The Court’s current definition of a “true threat,” however, is categorical and thus resembles early treatment of “obscenity.”86 “[T]rue threats” are cast as “a peculiar genus . . . which is as distinct, recognizable, and classifiable as poison ivy is among other plants.”87 Whether a particular utterance can be prosecuted under § 875(c) “becomes a mere matter of [ex post] classification” left to the jury.88 Yet as countless challenges to obscenity statutes reveal,89 such a standard is in tension with the principle that speech restrictions not be overbroad or vague.
Consequently, to address alleged constitutional infirmities in § 875(c), the Court’s doctrinal response to challenges to obscenity prosecutions is an apt starting point. Specifically, “threat,” like “obscenity,” is susceptible to judicial narrowing.90 Courts have already attempted to devise tests that separate out threatening language that may not be suppressed consistent with the First Amendment.91 The purpose of analogizing threats to obscenity is to highlight that such an approach — narrowing the actus reus component of a constitutionally suspect criminal speech prohibition rather than imposing a heightened specific intent mens rea — is an alternative to Brandenburg v.
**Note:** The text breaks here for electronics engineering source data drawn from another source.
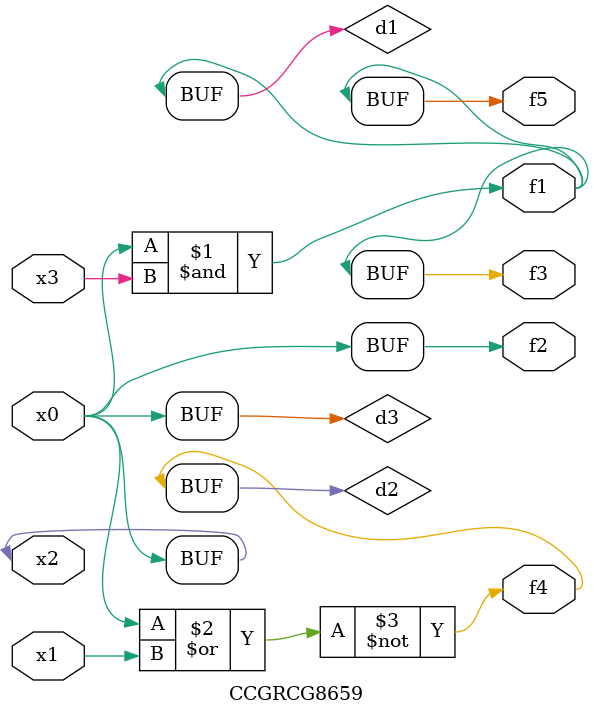
<source format=v>
module CCGRCG8659(
	input x0, x1, x2, x3,
	output f1, f2, f3, f4, f5
);

	wire d1, d2, d3;

	and (d1, x2, x3);
	nor (d2, x0, x1);
	buf (d3, x0, x2);
	assign f1 = d1;
	assign f2 = d3;
	assign f3 = d1;
	assign f4 = d2;
	assign f5 = d1;
endmodule

</source>
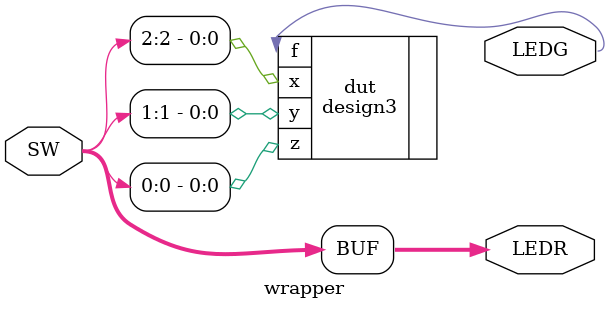
<source format=sv>
module wrapper (
  input logic [2:0] SW,
  output logic [2:0] LEDR,
  output logic [0:0] LEDG
);

design3 dut (
  .z(SW[0]),
  .y(SW[1]),
  .x(SW[2]),
  .f(LEDG[0])
);

assign LEDR = SW;

endmodule: wrapper

</source>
Ohio’s92 constitutional requirement of a specific intent to incite violence before a defendant may be convicted on the basis of his language.93
Whenever the state undertakes to suppress pure speech, difficult constitutional concerns abound. The Court’s tortured obscenity line of cases is illustrative. Yet because courts have been grasping toward a constitutionally adequate definition of “threat,” but have also defaulted to the kind of “I know it when I see it” reasoning employed in early obscenity cases, they might acknowledge this parallel and model a narrowed definition of “threat” off of the rule for “obscenity” that was finally settled in Miller v. California. Though “[t]his may not be an easy road, free from difficulty,”94 such a construction of “threat” is one alternative to reading a mental state requirement of knowledge or purpose into § 875(c).